───── Information given

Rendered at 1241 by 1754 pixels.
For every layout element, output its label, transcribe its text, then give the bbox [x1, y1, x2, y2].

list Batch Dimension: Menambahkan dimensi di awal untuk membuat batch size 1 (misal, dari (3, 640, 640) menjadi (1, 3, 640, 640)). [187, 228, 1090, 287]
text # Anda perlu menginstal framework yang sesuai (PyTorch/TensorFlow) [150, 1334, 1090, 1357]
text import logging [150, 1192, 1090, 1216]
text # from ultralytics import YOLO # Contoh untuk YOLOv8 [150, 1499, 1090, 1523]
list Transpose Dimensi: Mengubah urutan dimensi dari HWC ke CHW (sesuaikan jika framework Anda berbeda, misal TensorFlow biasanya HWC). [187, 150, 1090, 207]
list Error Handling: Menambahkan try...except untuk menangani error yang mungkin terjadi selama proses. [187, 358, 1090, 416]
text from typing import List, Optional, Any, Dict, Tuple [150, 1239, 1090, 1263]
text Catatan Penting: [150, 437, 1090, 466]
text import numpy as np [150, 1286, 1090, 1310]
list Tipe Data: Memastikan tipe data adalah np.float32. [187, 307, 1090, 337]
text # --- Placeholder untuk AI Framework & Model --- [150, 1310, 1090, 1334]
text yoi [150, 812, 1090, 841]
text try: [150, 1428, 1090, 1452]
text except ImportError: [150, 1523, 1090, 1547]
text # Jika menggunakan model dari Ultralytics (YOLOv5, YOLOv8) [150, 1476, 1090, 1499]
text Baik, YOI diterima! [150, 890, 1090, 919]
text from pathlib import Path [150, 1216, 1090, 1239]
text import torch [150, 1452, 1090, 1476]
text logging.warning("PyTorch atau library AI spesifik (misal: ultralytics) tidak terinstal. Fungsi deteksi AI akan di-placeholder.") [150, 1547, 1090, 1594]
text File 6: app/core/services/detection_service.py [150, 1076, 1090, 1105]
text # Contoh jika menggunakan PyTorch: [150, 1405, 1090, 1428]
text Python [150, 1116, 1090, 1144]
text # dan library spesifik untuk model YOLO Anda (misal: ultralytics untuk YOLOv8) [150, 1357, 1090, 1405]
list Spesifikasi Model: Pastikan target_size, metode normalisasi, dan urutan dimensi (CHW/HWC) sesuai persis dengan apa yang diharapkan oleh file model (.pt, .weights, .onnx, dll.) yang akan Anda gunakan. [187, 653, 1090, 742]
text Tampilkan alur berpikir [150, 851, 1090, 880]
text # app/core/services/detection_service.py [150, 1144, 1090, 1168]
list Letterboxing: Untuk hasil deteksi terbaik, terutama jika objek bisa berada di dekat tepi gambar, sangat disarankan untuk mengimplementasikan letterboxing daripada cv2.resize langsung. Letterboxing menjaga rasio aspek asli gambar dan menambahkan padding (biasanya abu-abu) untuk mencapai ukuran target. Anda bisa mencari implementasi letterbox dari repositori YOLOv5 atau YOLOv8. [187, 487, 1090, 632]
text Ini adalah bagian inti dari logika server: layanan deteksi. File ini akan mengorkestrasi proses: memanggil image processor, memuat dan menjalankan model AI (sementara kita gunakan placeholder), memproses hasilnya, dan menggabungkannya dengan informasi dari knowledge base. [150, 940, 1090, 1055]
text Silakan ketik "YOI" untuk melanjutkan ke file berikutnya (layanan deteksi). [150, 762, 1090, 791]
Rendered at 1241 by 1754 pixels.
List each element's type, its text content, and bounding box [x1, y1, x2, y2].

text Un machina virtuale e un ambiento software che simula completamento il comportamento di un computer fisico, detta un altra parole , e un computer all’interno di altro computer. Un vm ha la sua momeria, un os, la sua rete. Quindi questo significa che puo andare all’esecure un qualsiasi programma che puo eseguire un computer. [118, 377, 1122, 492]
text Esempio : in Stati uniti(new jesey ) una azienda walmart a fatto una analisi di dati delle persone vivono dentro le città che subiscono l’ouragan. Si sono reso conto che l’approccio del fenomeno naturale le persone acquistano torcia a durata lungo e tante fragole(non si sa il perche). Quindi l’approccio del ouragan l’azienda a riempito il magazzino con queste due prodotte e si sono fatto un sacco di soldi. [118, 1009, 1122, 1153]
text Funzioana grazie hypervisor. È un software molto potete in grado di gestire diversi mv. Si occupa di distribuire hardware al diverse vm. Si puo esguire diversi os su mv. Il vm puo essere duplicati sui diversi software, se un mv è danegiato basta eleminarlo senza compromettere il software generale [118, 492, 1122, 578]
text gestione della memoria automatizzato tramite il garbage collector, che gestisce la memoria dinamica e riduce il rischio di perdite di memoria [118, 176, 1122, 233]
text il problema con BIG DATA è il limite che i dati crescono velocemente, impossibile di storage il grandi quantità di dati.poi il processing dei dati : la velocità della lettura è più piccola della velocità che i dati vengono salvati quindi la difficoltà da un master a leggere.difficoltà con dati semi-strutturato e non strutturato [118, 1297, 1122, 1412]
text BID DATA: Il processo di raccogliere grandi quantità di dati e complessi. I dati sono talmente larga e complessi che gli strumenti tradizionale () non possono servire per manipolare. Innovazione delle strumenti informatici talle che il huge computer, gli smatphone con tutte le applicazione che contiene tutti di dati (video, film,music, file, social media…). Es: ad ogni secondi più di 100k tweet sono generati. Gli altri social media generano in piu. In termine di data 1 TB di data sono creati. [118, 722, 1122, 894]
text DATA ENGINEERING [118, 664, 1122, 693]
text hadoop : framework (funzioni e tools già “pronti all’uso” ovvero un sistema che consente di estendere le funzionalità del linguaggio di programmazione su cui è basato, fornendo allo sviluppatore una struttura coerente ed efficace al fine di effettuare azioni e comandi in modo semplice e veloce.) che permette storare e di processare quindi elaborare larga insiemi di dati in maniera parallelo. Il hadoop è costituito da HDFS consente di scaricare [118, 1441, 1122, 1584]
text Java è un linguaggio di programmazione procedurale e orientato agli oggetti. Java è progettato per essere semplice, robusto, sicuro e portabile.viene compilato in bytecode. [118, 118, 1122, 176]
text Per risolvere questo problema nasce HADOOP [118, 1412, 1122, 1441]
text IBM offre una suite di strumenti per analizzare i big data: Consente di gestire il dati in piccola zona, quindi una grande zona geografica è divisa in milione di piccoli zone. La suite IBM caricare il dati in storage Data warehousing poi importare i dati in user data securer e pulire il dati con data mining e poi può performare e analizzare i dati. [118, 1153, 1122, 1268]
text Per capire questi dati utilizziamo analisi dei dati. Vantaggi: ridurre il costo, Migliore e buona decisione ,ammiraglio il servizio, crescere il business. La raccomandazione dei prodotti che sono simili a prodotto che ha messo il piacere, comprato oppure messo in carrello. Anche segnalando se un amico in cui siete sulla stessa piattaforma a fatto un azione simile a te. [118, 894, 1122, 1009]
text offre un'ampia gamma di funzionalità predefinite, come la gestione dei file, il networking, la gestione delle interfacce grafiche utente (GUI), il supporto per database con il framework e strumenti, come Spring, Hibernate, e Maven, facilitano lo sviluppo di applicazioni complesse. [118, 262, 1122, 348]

──────────

▶ **Your instructions**: Give the part of the records above that runs from the start through the line containing "For every layout" as a numbered list, leaving out blank lines.

▶ **Exercise response**:
1. Rendered at 1241 by 1754 pixels.
2. For every layout element, output its label, transcribe its text, then give the bbox [x1, y1, x2, y2].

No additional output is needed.